Sinsinawa
Spectrum
A Congregation News Magazine
Celebrating Mother Emily and Mother Samuel
by Priscilla Wood, OP
Mother Emily Power

Mother Samuel Couglin
How do the lives of two Dominican Sisters―Mother Emily Power, OP, who died 100 years ago Oct. 16, and Mother Samuel Coughlin, OP, who died 50 years ago on Oct. 17―connect with our lives today? These women graced us with their spirit, faith, vision, and commitment to excellence in education.
Ellen Power, born in Ireland, immigrated at age 8 to the United States with her family under harsh circumstances. Entering the United States through New Orleans, she lost her father to cholera in St. Louis and finally found a home near Sinsinawa Mound. Father Samuel Mazzuchelli, OP, told Ellen’s mother, “Bring all your girls to my school in Benton.” At age 13, in 1857, Ellen went to St. Clara Academy and excelled in academics, especially math; showed amazing leadership skills; and, upon graduation, joined the Sisters, as had two of her sisters before her, making her profession as Sister Emily to Father Samuel in 1862. Within five years at age 23, upon the death of Regina Mulqueeny, OP, Emily Power was elected Prioress of the 30 Sisters. She was chosen as Prioress at every election until her death 42 years later. Emily was a living link to Father Samuel and the first Sisters. As Eva McCarty, OP, wrote in her history of the Congregation, “Through all the struggles, the trials, the inevitable changes of the swiftly passing years, the spirit of Father Samuel and his pioneer band had endured and was passed on to those who could know it only as tradition, but tradition which would always have power to vivify and to renew.”
This was Mother Emily’s legacy―that she who had absorbed Father Samuel’s vision, his belief in the need for excellence in education, his sense of social justice, his love of the Church despite its faults, his compassion, and his joyful spirit, all meshed with her own resiliency, intelligence, faith, and humor. She continually led the Congregation in that vision.
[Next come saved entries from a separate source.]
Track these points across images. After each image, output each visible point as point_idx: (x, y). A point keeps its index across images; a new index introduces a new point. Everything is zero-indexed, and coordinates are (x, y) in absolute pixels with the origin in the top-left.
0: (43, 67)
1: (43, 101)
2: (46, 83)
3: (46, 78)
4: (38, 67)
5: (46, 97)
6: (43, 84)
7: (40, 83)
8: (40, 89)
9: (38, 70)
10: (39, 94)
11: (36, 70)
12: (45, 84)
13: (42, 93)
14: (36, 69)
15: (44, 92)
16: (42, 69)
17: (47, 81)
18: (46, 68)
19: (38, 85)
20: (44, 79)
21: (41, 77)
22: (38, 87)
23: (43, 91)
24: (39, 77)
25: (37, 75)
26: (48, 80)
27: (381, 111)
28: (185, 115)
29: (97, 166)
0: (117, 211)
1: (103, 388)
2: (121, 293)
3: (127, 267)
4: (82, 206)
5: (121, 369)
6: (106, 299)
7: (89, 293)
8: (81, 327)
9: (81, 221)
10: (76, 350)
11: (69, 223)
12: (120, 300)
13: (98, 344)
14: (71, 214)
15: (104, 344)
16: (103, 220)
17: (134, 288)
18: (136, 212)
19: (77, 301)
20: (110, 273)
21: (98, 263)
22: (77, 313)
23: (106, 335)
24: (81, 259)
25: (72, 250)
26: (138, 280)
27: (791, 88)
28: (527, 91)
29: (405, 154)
Ellen Coughlin was born in Faribault, MN, in 1868. She met the Sinsinawa Dominicans at Bethlehem Academy. Her mentor, who shared with her the stories and spirit of Father Samuel and the early Sisters was Mother Emily’s sister Gertrude Power, OP. Ellen entered the Congregation upon her graduation and made profession as Sister Samuel. In 1904 Mother Emily, having experienced Sister Samuel’s skills in so many areas, asked her to serve as Prioress of the Motherhouse, which also meant she was Directress of the academy and college. She also served on the General Council as Vicaress, and, when Emily died in 1909, Mother Samuel became Prioress of the Congregation. She was elected to that position for the next 40 years, finally asking the Sisters to allow her to retire in 1949 at age 81. From her diary and letters, we know there were times she struggled with that position of leadership, feeling unworthy and unqualified. But the community never knew that―they believed in her.
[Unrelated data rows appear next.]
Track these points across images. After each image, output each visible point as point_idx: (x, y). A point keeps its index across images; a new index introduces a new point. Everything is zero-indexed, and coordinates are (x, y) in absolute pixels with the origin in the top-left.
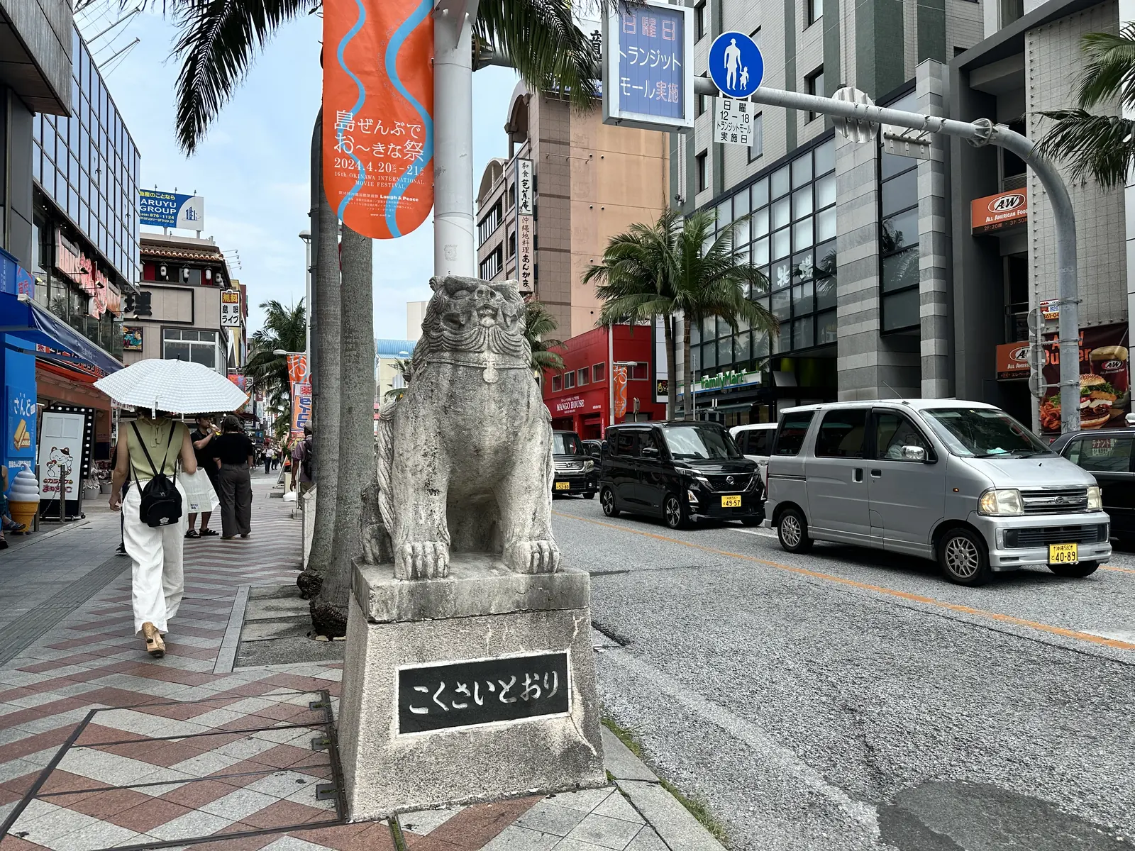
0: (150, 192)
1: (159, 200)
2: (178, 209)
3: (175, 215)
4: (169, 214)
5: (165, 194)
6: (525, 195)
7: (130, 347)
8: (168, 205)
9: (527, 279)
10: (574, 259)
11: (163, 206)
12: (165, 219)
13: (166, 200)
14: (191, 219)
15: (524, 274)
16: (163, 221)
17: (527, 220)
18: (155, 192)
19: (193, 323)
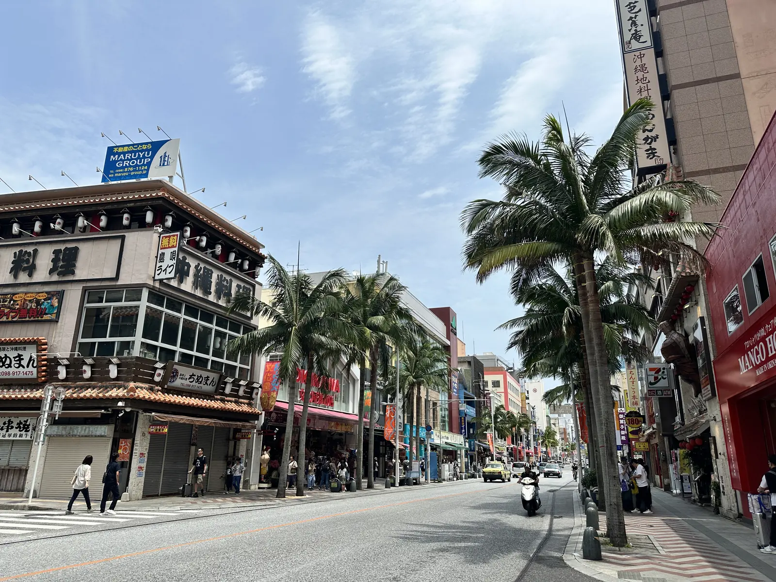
0: (128, 146)
1: (135, 152)
2: (152, 158)
3: (149, 164)
4: (143, 165)
5: (142, 144)
6: (634, 23)
7: (46, 317)
8: (144, 155)
9: (654, 145)
10: (750, 86)
11: (139, 157)
12: (139, 170)
13: (142, 151)
14: (164, 165)
15: (646, 139)
16: (136, 173)
17: (641, 57)
18: (133, 145)
19: (117, 278)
Emily Power and Samuel Coughlin―two girls named Ellen who encountered the Spirit of God in the lives of frontier women who in turn caught the fire of the mission of the Order of Preachers. In their combined 82 years of leadership, they served the people of God and their Sisters with grace and incredible love. Their legacy lives on in the spirit and vision of this Congregation, for all who take their tradition and use its power to vivify and renew the mission into the future.